Les deux guerres mondiales et une série d'autres événements militaires seront ainsi au coeur des célébrations. Ce faisant, le gouvernement veut améliorer la compréhension qu'ont les Canadiens de leur histoire, tout en moussant «le sentiment de fierté nationale au sein de la population».

«En comprenant mieux que le développement du Canada en tant que pays indépendant ayant une identité unique découle d'une façon importante de ses réalisations en temps de guerre, on espère que les Canadiens apprécieront davantage le rôle important que joue le pays dans le monde aujourd'hui», écrit Richard B. Fadden, sous-ministre au ministère de la Défense nationale.

Une relecture de l'histoire?

Cette interprétation de l'histoire est toutefois remise en question par le milieu universitaire. Selon Suzanne Morton, professeure au département d'histoire de l'Université McGill et spécialiste en études canadiennes, les guerres ont toujours été source de division au Canada.

«Cela va totalement à l'encontre de l'histoire. C'est franchement réinterpréter les faits que de prétendre qu'elles sont une source d'unité. Je n'arrive pas à trouver ne serait-ce qu'une guerre où tous les Canadiens s'entendaient. Quand on n'assistait pas à une division entre anglophones et francophones, nous avions une division entre ruraux et urbains», a expliqué l'experte.

Le sous-ministre a-t-il raison de prétendre que l'indépendance du pays découle «d'une façon importante» de notre histoire militaire?

«Je ne crois pas qu'il s'agisse d'un fait. C'est beaucoup plus complexe. Mais vous savez, l'histoire est une question d'interprétation, car on raconte toujours quelque chose en fonction du présent. On remarque certainement que la trame narrative mise de l'avant par les conservateurs coïncide avec ses objectifs actuels», a ajouté Mme Morton.

De son côté, le professeur en science politique à l'Université de Montréal et directeur de l'Observatoire des fédérations du Centre d'études et de recherches internationales, Jean-François Godbout, croit que les conservateurs tentent de redéfinir l'image du Canada.

«On cherche à s'éloigner des réalisations [du Parti libéral], telles que les Casques bleus ou la Charte des droits et libertés. En mettant l'accent sur la Première Guerre mondiale, on se retrouve aussi à souligner la contribution du gouvernement conservateur puis unioniste de Robert Borden», a souligné le professeur spécialisé en politique canadienne.
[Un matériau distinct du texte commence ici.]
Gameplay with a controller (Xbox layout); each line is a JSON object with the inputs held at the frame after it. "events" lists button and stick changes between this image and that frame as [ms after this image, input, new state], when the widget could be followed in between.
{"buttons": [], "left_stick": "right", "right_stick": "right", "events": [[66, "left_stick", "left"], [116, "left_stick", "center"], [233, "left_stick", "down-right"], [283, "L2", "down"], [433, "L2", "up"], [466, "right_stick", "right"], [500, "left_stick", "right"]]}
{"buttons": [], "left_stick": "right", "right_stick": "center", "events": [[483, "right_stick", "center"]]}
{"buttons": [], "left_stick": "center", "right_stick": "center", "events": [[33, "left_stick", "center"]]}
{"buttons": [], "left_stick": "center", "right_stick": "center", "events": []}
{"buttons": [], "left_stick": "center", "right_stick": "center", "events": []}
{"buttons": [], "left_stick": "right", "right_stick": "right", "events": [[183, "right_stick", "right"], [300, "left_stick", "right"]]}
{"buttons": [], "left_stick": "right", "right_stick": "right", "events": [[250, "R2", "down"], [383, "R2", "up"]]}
«Cela dit, le document semble présenter uniquement les commémorations de l'histoire militaire. Il pourrait donc y avoir d'autres types de commémorations [dans le cadre du 150e anniversaire de la Confédération][...] Enfin, on peut penser que les conservateurs ne seront plus au pouvoir en 2017 ; les choses pourraient changer», a-t-il ajouté.

En avant le patriotisme

En cette période de célébrations du 1er juillet, le penchant militaire des conservateurs est de nouveau remis en question, alors que la fête du Canada soulignait cette année le 100e anniversaire du début de la Première Guerre mondiale, le 75e anniversaire du début de la Seconde Guerre mondiale et la fin de la mission en Afghanistan. Un programme bien militaire.

Il y a près d'un an, en septembre 2013, La Presse révélait aussi que le gouvernement Harper voulait mousser le patriotisme chez les Canadiens d'ici le 150e anniversaire de la Confédération en misant sur les exploits de l'armée canadienne. Lors des exercices financiers 2012 et 2013 seulement, le fédéral a d'ailleurs dépensé au moins 42 millions dans son plan «En route vers 2017», dont près de 35 millions consacrés au bicentenaire de la guerre de 1812.